+++ Excerpted passage +++

Monday, February 20, 2012

old ASP application with new connectivity problems

Hello,

we're trying to brain out a new problem with an old application and I thought this might be the best place to get the help.

The application has been running fine since 2001. The original system configuration was a web machine connecting to a DB machine. Both systems ran Win2k and the original DB was on SQL2k. My company has licensed the system from the original authors and we've redeployed it onto new machines.

The new system configuration is a web machine connecting to a DB machine. The web machine is win2k3r2 32-bit and the DB machine is win2k3r2 64-bit. The new DB is on SQL 2k5. There are also some network design differences (the web and DB machine talk over a dedicated backnet), but we're not seeing any connectivity problems there at all.

Before I describe the current issues, please note... if we run the SQL Server and webserver on the same machine, this issue disappears. This issue also never once appeared on the older/slower deployment from 6 years ago.

We have a chunk of code (that I could post, but it would be a waste of time, it's VAST) that grabs a recordset through OLEDB and then loops through it, each time making another new connection to the DB machine. which probably opens and closes a few other connections each time, too. Loops within loops within loops, all opening multiple connections. (like I said, this has worked for 6 years on older equipment and software).

We now get the following error:

Microsoft OLE DB Provider for SQL Server error '80004005'

[DBNETLIB][ConnectionOpen (Connect()).]SQL Server does not exist or access denied.

/faculty/Portals/FacultyPortal.asp, line 169

line 169 (and the one before it for clarity) look like this:

aszSQL = "select query from query_builder where ID = " & teamID
aobRS.open aszSQL, cnnTask, adOpenForwardOnly, adLockReadOnly

cnnTask is opened earlier in the code and is repeatedly used for several different purposes. All connections are left open until the end of the ASP page where they are closed.

This is not where the application dies each time, but it always dies in the inner-most loop during a similar RS.open statement.

The connection string we are using to access the DB is:

application("gszConnectionString") = "Provider=SQLOLEDB.1;Integrated Security=SSPI;Persist Security Info=False;Initial Catalog=demo;Data Source=ppdb1-data"

Here are some things we've tried and some results:

1 - we called dell and had then try to help us, thinking it was a network connectivity problem. They ran packet sniffers and stuff and declared that we should update MDAC. This did not solve the problem.

2 - both the web and the DB machine were using Intel ProSet/1000 adapters with load-balanced teamed ports. The teams were dissolved. This did not solve the problem.

+++ Stored rows +++

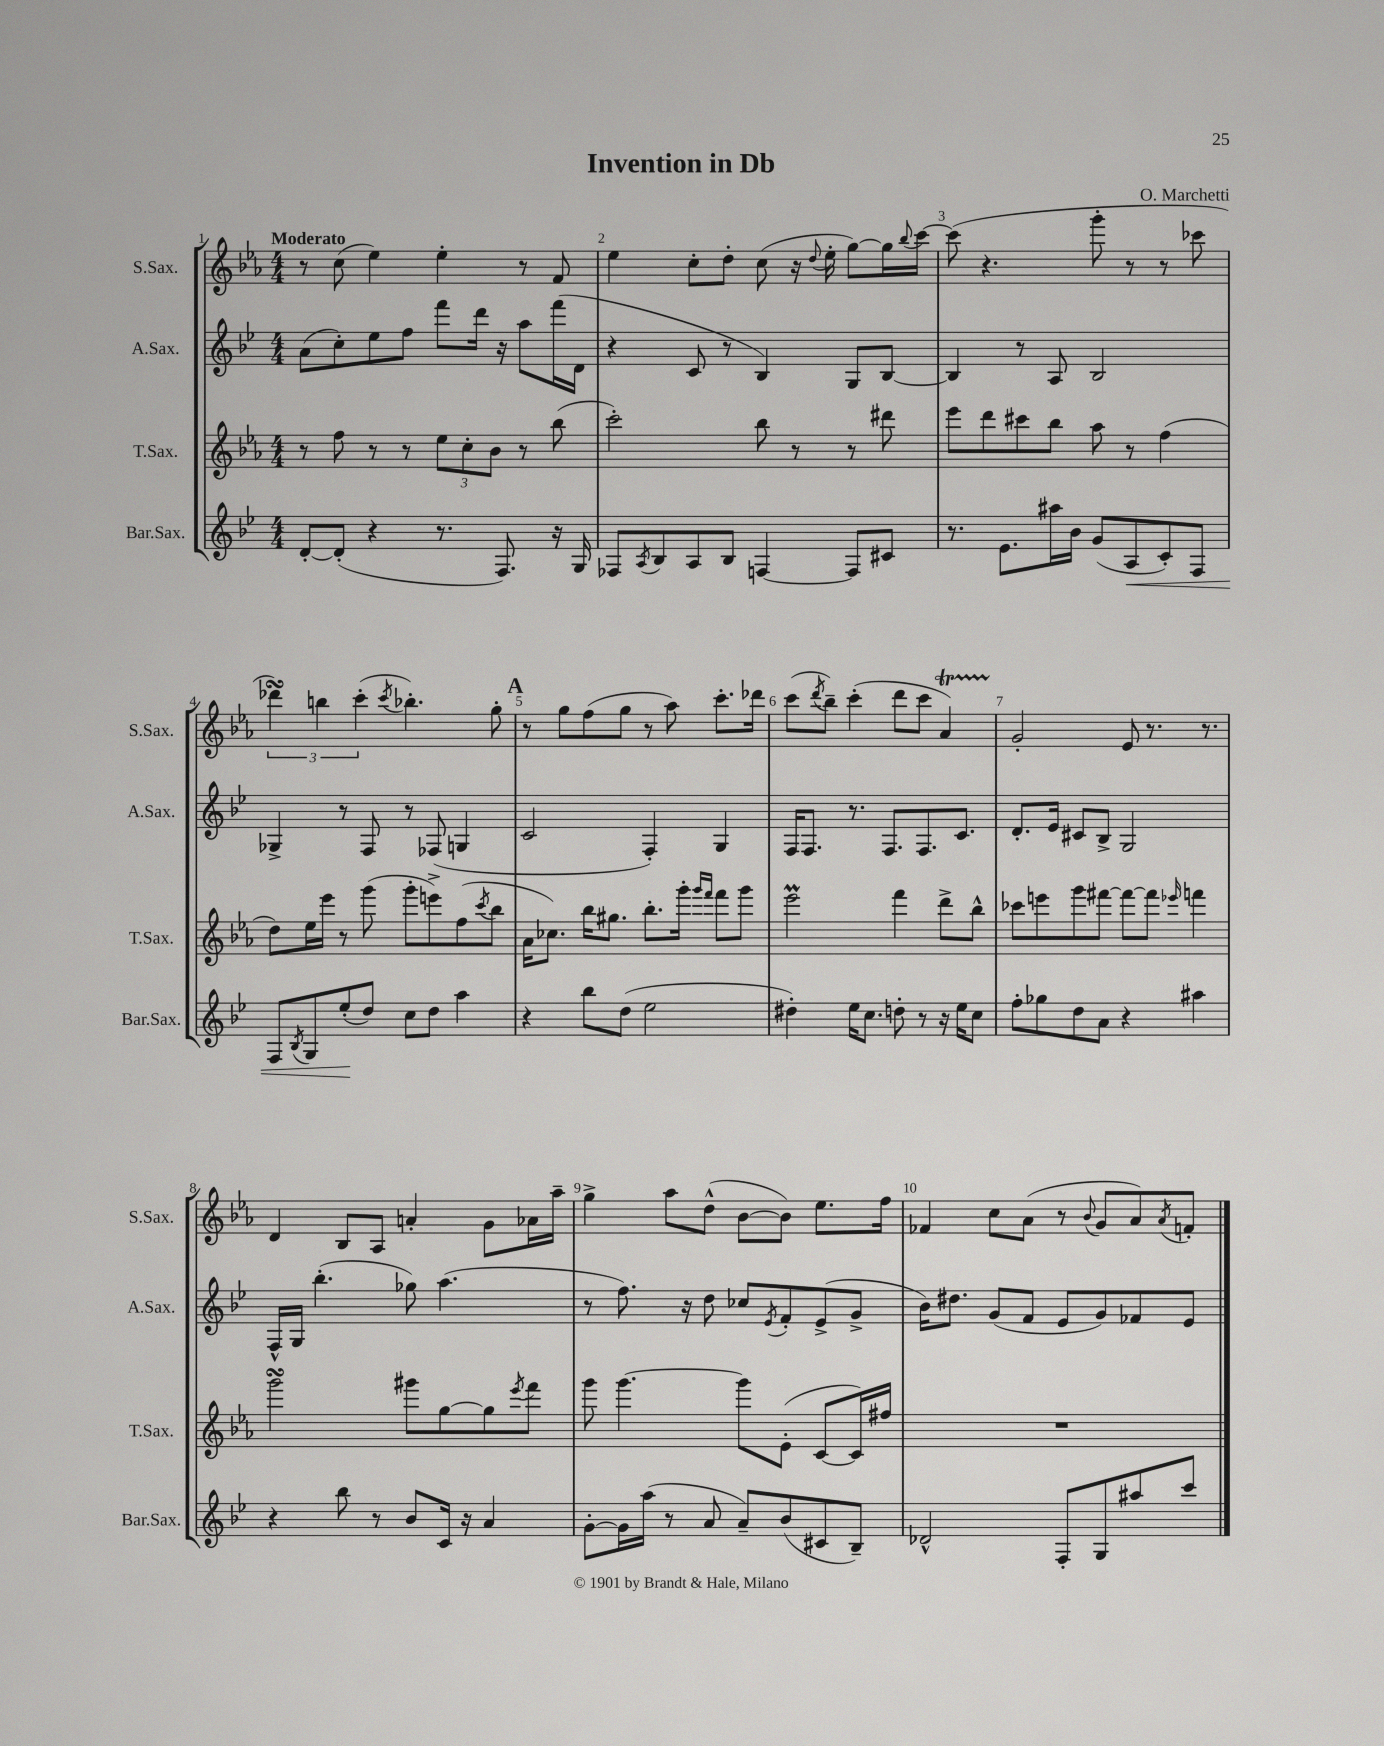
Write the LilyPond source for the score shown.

\header { title = "Invention in Db" composer = "O. Marchetti" }
<<
\new StaffGroup <<
\new Staff = "s0" \with { instrumentName = "S.Sax." shortInstrumentName = "S.Sax." } {
    \clef treble \key ees \major \numericTimeSignature \time 4/4 \tempo "Moderato"
    r8 c''8( ees''4) ees''4-. r8 f'8 |
    ees''4 c''8-. d''8-. c''8( r16 \appoggiatura { d''8 } ees''16-. g''8~) g''16 \appoggiatura { bes''8 } c'''16~ |
    c'''8( r4. g'''8-. r8 r8 ces'''8 |
    \tuplet 3/2 { des'''4\turn) b''4 c'''4-.( } \acciaccatura { c'''8 } bes''4.-.) g''8-. |
    \mark \markup { \bold "A" } r8 g''8 f''8( g''8 r8 aes''8) c'''8.-. des'''16 |
    c'''8( \acciaccatura { d'''8 } bes''8--) c'''4-.( d'''8 c'''8 aes'4\startTrillSpan) |
    g'2-.\stopTrillSpan ees'8 r8. r8. |
    d'4 bes8 aes8 a'4-. g'8 aes'16 aes''16-- |
    g''4-> aes''8 d''8-^( bes'8~ bes'8) ees''8. f''16 |
    fes'4 c''8 aes'8( r8 \appoggiatura { bes'8 } g'8 aes'8) \acciaccatura { aes'8 } f'8-. \bar "|." |
}
\new Staff = "s1" \with { instrumentName = "A.Sax." shortInstrumentName = "A.Sax." } {
    \clef treble \key bes \major \numericTimeSignature \time 4/4
    a'8( c''8-.) ees''8 f''8 f'''8 d'''16 r16 a''8 f'''16( d'16 |
    r4 c'8 r8 bes4) g8 bes8~ |
    bes4 r8 a8 bes2 |
    ges4-> r8 f8 r8 fes8( g4 |
    \mark \markup { \bold "A" } c'2 f4-.) g4 |
    f16 f8. r8. f8. f8. c'8. |
    d'8.-. ees'16 cis'8 bes8-> g2 |
    f16-^ g16 bes''4.-.( ges''8) a''4.( |
    r8 f''8.) r16 d''8 ces''8 \acciaccatura { ees'8 } f'8-. ees'8->( g'8-> |
    bes'16) dis''8. g'8( f'8 ees'8 g'8) fes'8 ees'8 \bar "|." |
}
\new Staff = "s2" \with { instrumentName = "T.Sax." shortInstrumentName = "T.Sax." } {
    \clef treble \key ees \major \numericTimeSignature \time 4/4
    r8 f''8 r8 r8 \tuplet 3/2 { ees''8 c''8-. bes'8 } r8 bes''8( |
    c'''2-.) bes''8 r8 r8 dis'''8 |
    ees'''8 d'''8 cis'''8 bes''8 aes''8 r8 f''4( |
    d''8) ees''16 ees'''16 r8 g'''8( g'''8-. e'''8->) f''8( \acciaccatura { c'''8 } bes''8 |
    \mark \markup { \bold "A" } aes'16 ces''8.) bes''16 gis''8. bes''8.-. g'''16-. \grace { g'''16 f'''16 } f'''8 g'''8 |
    ees'''2\prall f'''4 d'''8-> bes''8-^ |
    ces'''8 e'''8 g'''8 fis'''8~ fis'''8~ fis'''8 \grace { ees'''16 } f'''4 |
    g'''2\turn gis'''8 g''8~ g''8 \acciaccatura { ees'''8 } f'''8 |
    g'''8 g'''4.~ g'''8 ees'8-.( c'8~ c'16) fis''16 |
    R1 \bar "|." |
}
\new Staff = "s3" \with { instrumentName = "Bar.Sax." shortInstrumentName = "Bar.Sax." } {
    \clef treble \key bes \major \numericTimeSignature \time 4/4
    d'8~-. d'8-.( r4 r8. f8.) r16 g16 |
    fes8 \acciaccatura { a8 } bes8 a8 bes8 f4~ f8 cis'8 |
    r8. ees'8. ais''16 bes'16 g'8( a8\< c'8-.) f8 |
    f8 \acciaccatura { bes8 } g8 ees''8-.\!( d''8) c''8 d''8 a''4 |
    \mark \markup { \bold "A" } r4 bes''8 d''8( ees''2 |
    dis''4-.) ees''16 c''8. d''8-. r8 r16 ees''16 c''8 |
    f''8-. ges''8 d''8 a'8 r4 ais''4 |
    r4 bes''8 r8 bes'8 c'16 r16 a'4 |
    g'8~-. g'16 a''16( r8 a'8 a'8--) bes'8( cis'8 bes8--) |
    des'2-^ f8-. g8 ais''8 c'''8 \bar "|." |
}
>>
>>
\layout { \context { \Score \override BarNumber.break-visibility = ##(#f #t #t) barNumberVisibility = #all-bar-numbers-visible } }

+++

* **What is required**:
Write the next part of the forum post about the old ASP application's SQL Server connection errors, picking up after its last numbered item.

* **Answer to the exercise**:
3 - I tried changing 'Persist Security Info=False' to True. This didn't solve the problem, but did change the error message to Timeout() (instead of does not exist or can't login).

4 - We've tried fiddling with SQL Server's TCP properties (like keep alives) with no luck.

5 - In the course of testing, we loaded our copy of SQL Server onto the web machine and were, initially, able to reproduce the problem on a single machine. using almost the same connection string (but with 127.0.0.1 in the data source name). When we later changed the actual IP address to a resolvable name (ie. localhost), it stopped. <boggle>

6 - we've tried SQL logins instead of integrated security. this didn't help either.

We're at a total loss for an explanation and, apparently, so is Dell. Not surprising, I guess, but this is particularly vexing for us because it's all newer faster equipment but produces problems we didn't see on the old deployment.

Does anyone have any other suggestions of things to try before we give up and start a rewrite in .NET? (which I am loathe to invest in at this point)

Thanks,

Ryan

You are getting the double hop problem it is a known issue to developers, the link below is from Microsoft support there are two more links relevant to you at the end of this link. Hope this helps.

http://support.microsoft.com/kb/810572/

|||Caddre thanks for the quick reply, I love getting community help! Smile

Hmmm... that particular article doesn't seem to apply to this case, this is an ASP 3.0 application (vb script, not a .NET application).

Also, the other articles at the bottom contain information about how to configure asp applications to use SQL Server on a remote machine. This is working for the most part.

Maybe I wasn't clear enough, but, We're having a failure after some time in the process... Like, it takes 15-20 seconds for the failure to occurr... when the code works (when using a DB loaded onto the same machine) it takes 45 seconds or so to execute.

We were fooling around with it further this afternoon and made another discovery. It has something to do with TCP connections. Sure, duh, but, it's confirmed now. Here's what we did:

1 - loaded the app and SQL onto the web server. the connection string is as above, but with the data source=ppWeb1.

2 - Tested the application, everything works including the long query (if we look in SQL config manager, we find that the default setting of shared memory is still the preferred connection method).

3 - change the connection string (still using the DB on the same machine) to say data source=tcpStick out tonguepWeb1,1433

4 - test the application again and everything still works except the long queries.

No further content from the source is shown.